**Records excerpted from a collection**
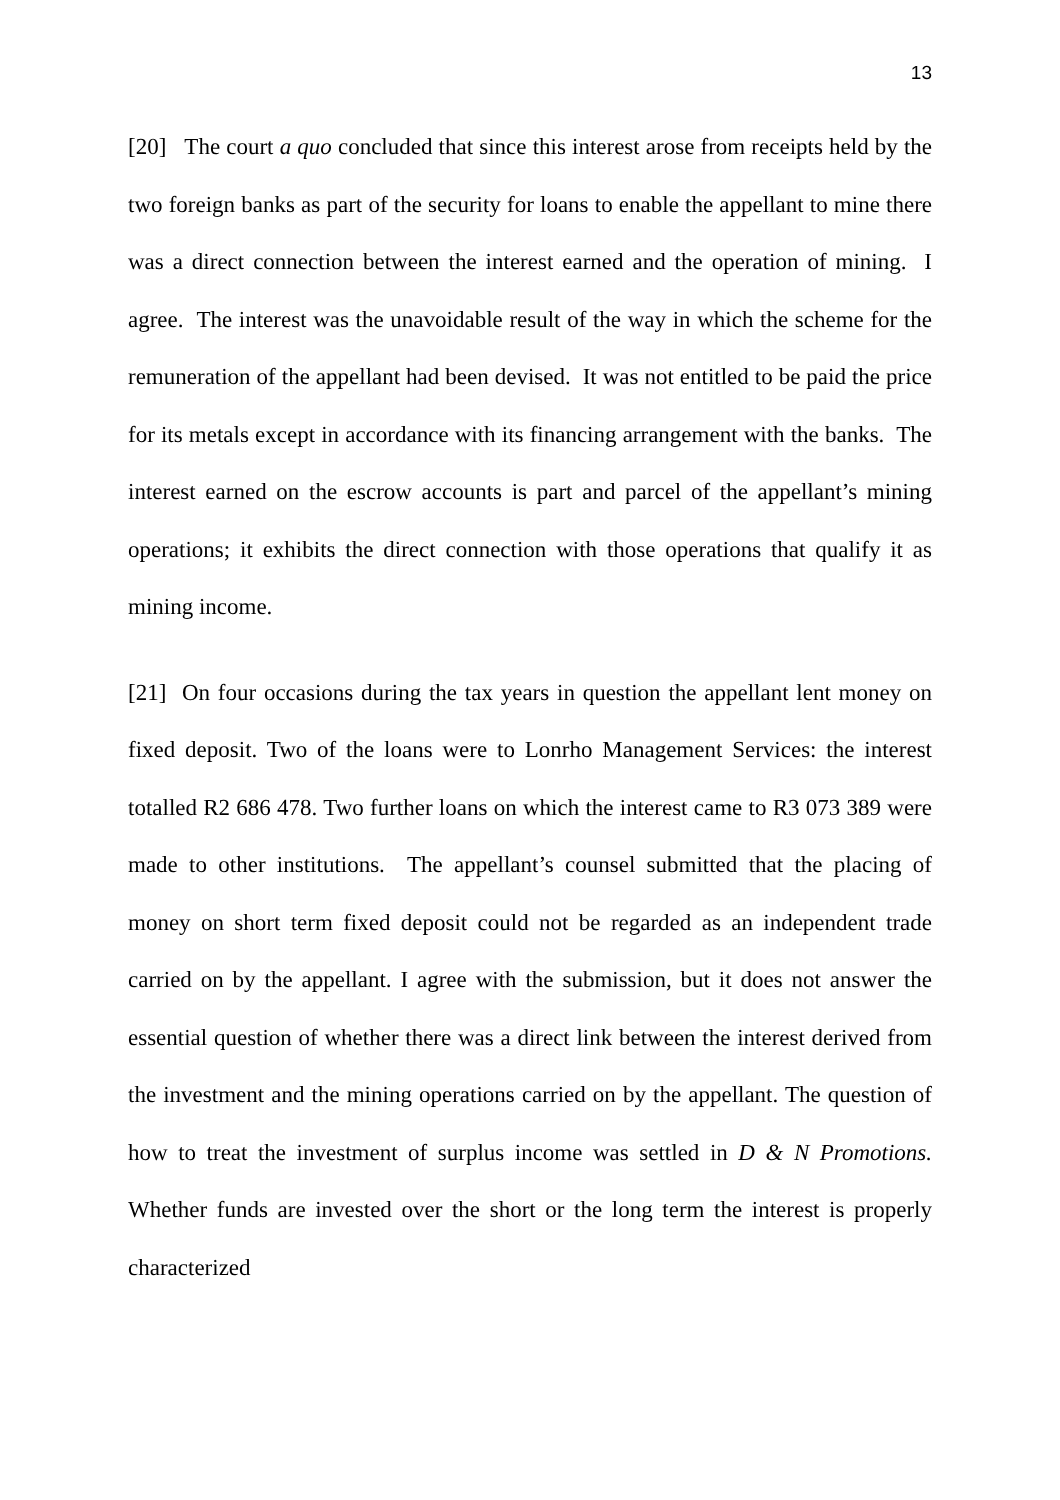13
[20] The court a quo concluded that since this interest arose from receipts held by the two foreign banks as part of the security for loans to enable the appellant to mine there was a direct connection between the interest earned and the operation of mining. I agree. The interest was the unavoidable result of the way in which the scheme for the remuneration of the appellant had been devised. It was not entitled to be paid the price for its metals except in accordance with its financing arrangement with the banks. The interest earned on the escrow accounts is part and parcel of the appellant’s mining operations; it exhibits the direct connection with those operations that qualify it as mining income.
[21] On four occasions during the tax years in question the appellant lent money on fixed deposit. Two of the loans were to Lonrho Management Services: the interest totalled R2 686 478. Two further loans on which the interest came to R3 073 389 were made to other institutions. The appellant’s counsel submitted that the placing of money on short term fixed deposit could not be regarded as an independent trade carried on by the appellant. I agree with the submission, but it does not answer the essential question of whether there was a direct link between the interest derived from the investment and the mining operations carried on by the appellant. The question of how to treat the investment of surplus income was settled in D & N Promotions. Whether funds are invested over the short or the long term the interest is properly characterized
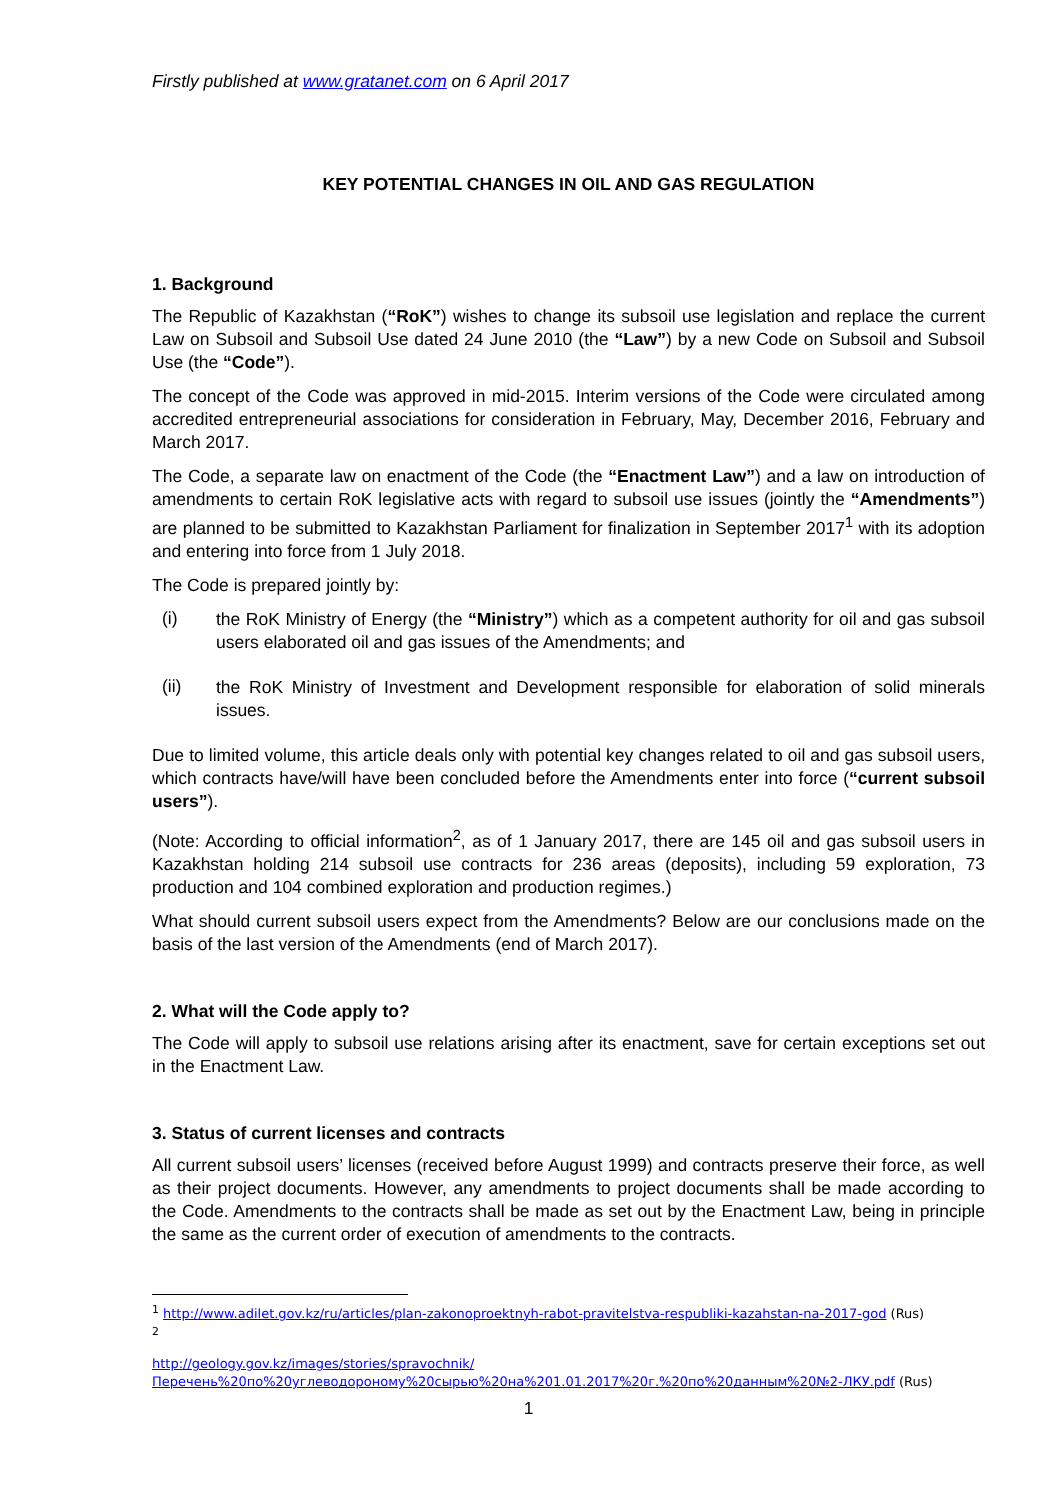Firstly published at www.gratanet.com on 6 April 2017
KEY POTENTIAL CHANGES IN OIL AND GAS REGULATION
1. Background
The Republic of Kazakhstan (“RoK”) wishes to change its subsoil use legislation and replace the current Law on Subsoil and Subsoil Use dated 24 June 2010 (the “Law”) by a new Code on Subsoil and Subsoil Use (the “Code”).
The concept of the Code was approved in mid-2015. Interim versions of the Code were circulated among accredited entrepreneurial associations for consideration in February, May, December 2016, February and March 2017.
The Code, a separate law on enactment of the Code (the “Enactment Law”) and a law on introduction of amendments to certain RoK legislative acts with regard to subsoil use issues (jointly the “Amendments”) are planned to be submitted to Kazakhstan Parliament for finalization in September 2017<sup>1</sup> with its adoption and entering into force from 1 July 2018.
The Code is prepared jointly by:
(i)
the RoK Ministry of Energy (the “Ministry”) which as a competent authority for oil and gas subsoil users elaborated oil and gas issues of the Amendments; and
(ii)
the RoK Ministry of Investment and Development responsible for elaboration of solid minerals issues.
Due to limited volume, this article deals only with potential key changes related to oil and gas subsoil users, which contracts have/will have been concluded before the Amendments enter into force (“current subsoil users”).
(Note: According to official information<sup>2</sup>, as of 1 January 2017, there are 145 oil and gas subsoil users in Kazakhstan holding 214 subsoil use contracts for 236 areas (deposits), including 59 exploration, 73 production and 104 combined exploration and production regimes.)
What should current subsoil users expect from the Amendments? Below are our conclusions made on the basis of the last version of the Amendments (end of March 2017).
2. What will the Code apply to?
The Code will apply to subsoil use relations arising after its enactment, save for certain exceptions set out in the Enactment Law.
3. Status of current licenses and contracts
All current subsoil users’ licenses (received before August 1999) and contracts preserve their force, as well as their project documents. However, any amendments to project documents shall be made according to the Code. Amendments to the contracts shall be made as set out by the Enactment Law, being in principle the same as the current order of execution of amendments to the contracts.
<sup>1</sup> http://www.adilet.gov.kz/ru/articles/plan-zakonoproektnyh-rabot-pravitelstva-respubliki-kazahstan-na-2017-god (Rus)
<sup>2</sup>
http://geology.gov.kz/images/stories/spravochnik/Перечень%20по%20углеводороному%20сырью%20на%201.01.2017%20г.%20по%20данным%20№2-ЛКУ.pdf (Rus)
1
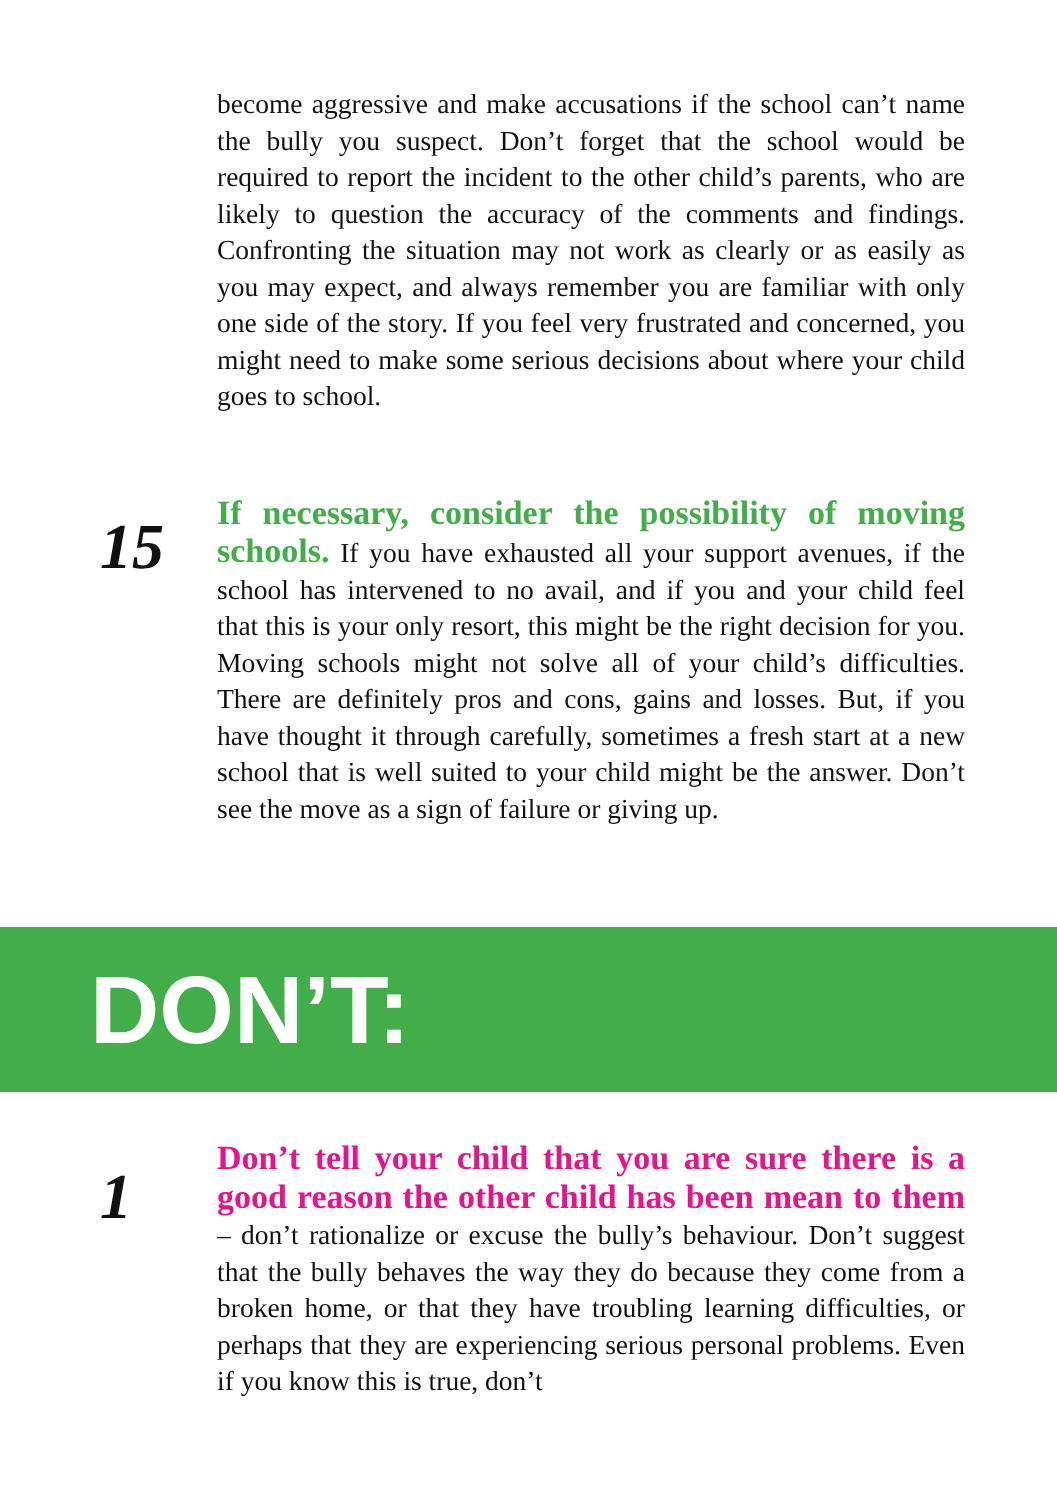become aggressive and make accusations if the school can’t name the bully you suspect. Don’t forget that the school would be required to report the incident to the other child’s parents, who are likely to question the accuracy of the comments and findings. Confronting the situation may not work as clearly or as easily as you may expect, and always remember you are familiar with only one side of the story. If you feel very frustrated and concerned, you might need to make some serious decisions about where your child goes to school.
15
If necessary, consider the possibility of moving schools. If you have exhausted all your support avenues, if the school has intervened to no avail, and if you and your child feel that this is your only resort, this might be the right decision for you. Moving schools might not solve all of your child’s difficulties. There are definitely pros and cons, gains and losses. But, if you have thought it through carefully, sometimes a fresh start at a new school that is well suited to your child might be the answer. Don’t see the move as a sign of failure or giving up.
DON’T:
1
Don’t tell your child that you are sure there is a good reason the other child has been mean to them – don’t rationalize or excuse the bully’s behaviour. Don’t suggest that the bully behaves the way they do because they come from a broken home, or that they have troubling learning difficulties, or perhaps that they are experiencing serious personal problems. Even if you know this is true, don’t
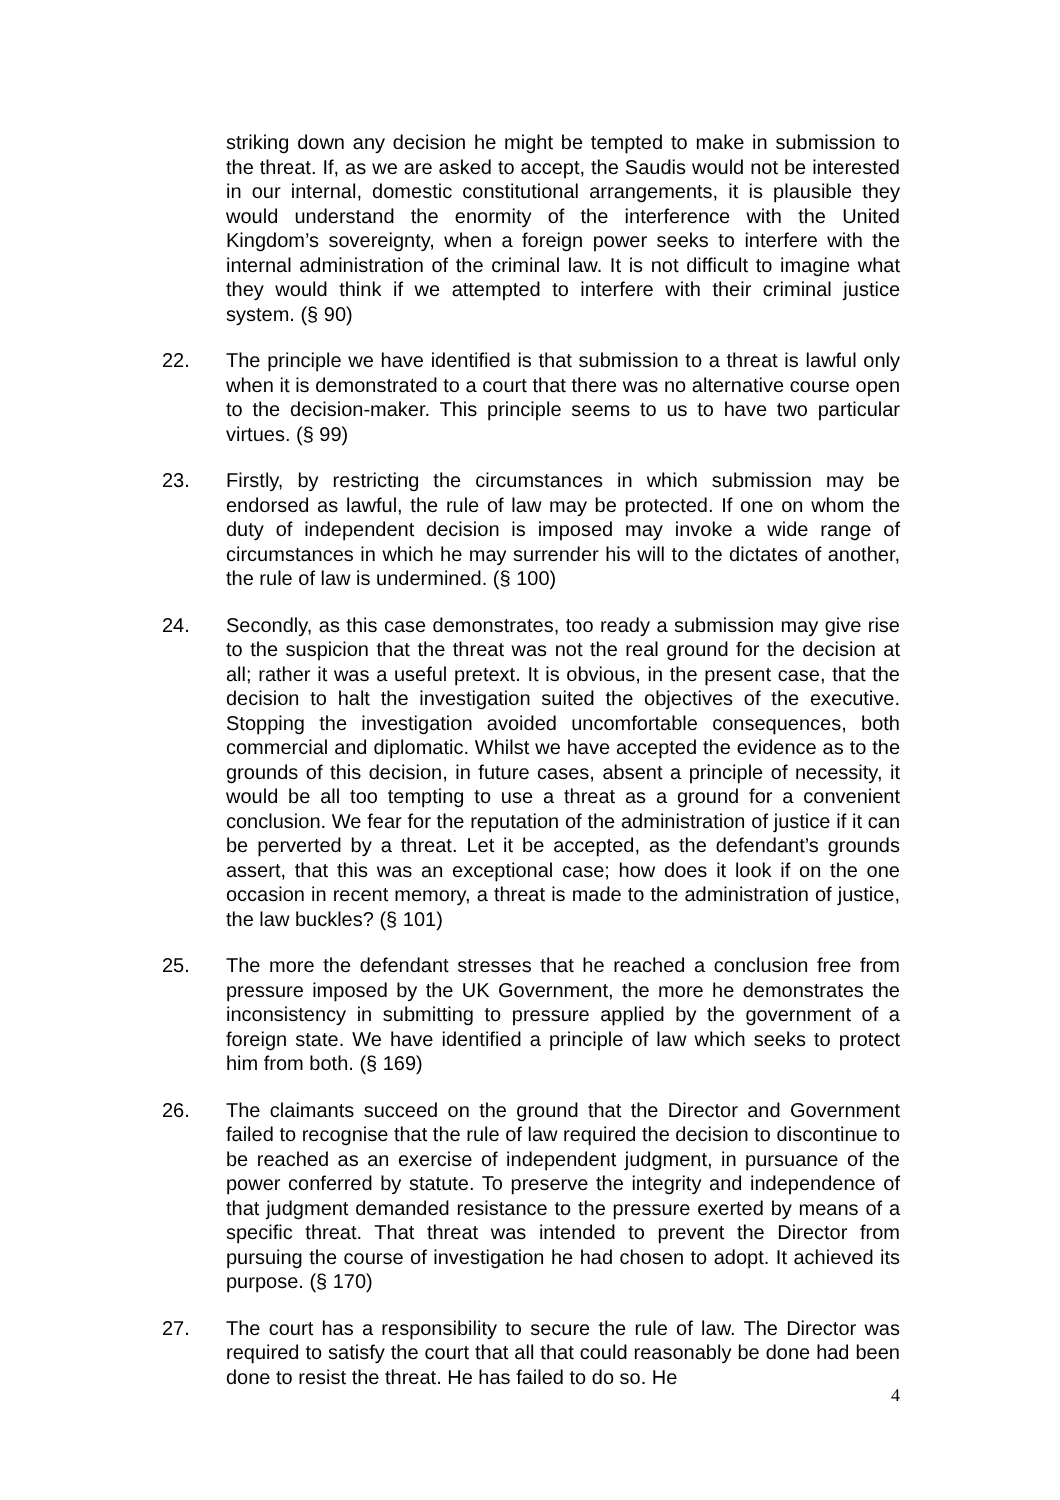striking down any decision he might be tempted to make in submission to the threat. If, as we are asked to accept, the Saudis would not be interested in our internal, domestic constitutional arrangements, it is plausible they would understand the enormity of the interference with the United Kingdom’s sovereignty, when a foreign power seeks to interfere with the internal administration of the criminal law. It is not difficult to imagine what they would think if we attempted to interfere with their criminal justice system. (§ 90)
22. The principle we have identified is that submission to a threat is lawful only when it is demonstrated to a court that there was no alternative course open to the decision-maker. This principle seems to us to have two particular virtues. (§ 99)
23. Firstly, by restricting the circumstances in which submission may be endorsed as lawful, the rule of law may be protected. If one on whom the duty of independent decision is imposed may invoke a wide range of circumstances in which he may surrender his will to the dictates of another, the rule of law is undermined. (§ 100)
24. Secondly, as this case demonstrates, too ready a submission may give rise to the suspicion that the threat was not the real ground for the decision at all; rather it was a useful pretext. It is obvious, in the present case, that the decision to halt the investigation suited the objectives of the executive. Stopping the investigation avoided uncomfortable consequences, both commercial and diplomatic. Whilst we have accepted the evidence as to the grounds of this decision, in future cases, absent a principle of necessity, it would be all too tempting to use a threat as a ground for a convenient conclusion. We fear for the reputation of the administration of justice if it can be perverted by a threat. Let it be accepted, as the defendant’s grounds assert, that this was an exceptional case; how does it look if on the one occasion in recent memory, a threat is made to the administration of justice, the law buckles? (§ 101)
25. The more the defendant stresses that he reached a conclusion free from pressure imposed by the UK Government, the more he demonstrates the inconsistency in submitting to pressure applied by the government of a foreign state. We have identified a principle of law which seeks to protect him from both. (§ 169)
26. The claimants succeed on the ground that the Director and Government failed to recognise that the rule of law required the decision to discontinue to be reached as an exercise of independent judgment, in pursuance of the power conferred by statute. To preserve the integrity and independence of that judgment demanded resistance to the pressure exerted by means of a specific threat. That threat was intended to prevent the Director from pursuing the course of investigation he had chosen to adopt. It achieved its purpose. (§ 170)
27. The court has a responsibility to secure the rule of law. The Director was required to satisfy the court that all that could reasonably be done had been done to resist the threat. He has failed to do so. He
4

**PROBLEM TO WORK ON**
Determine how many lines of the data include the word "could". Reply with the count and no other text.

**RESPONSE**
2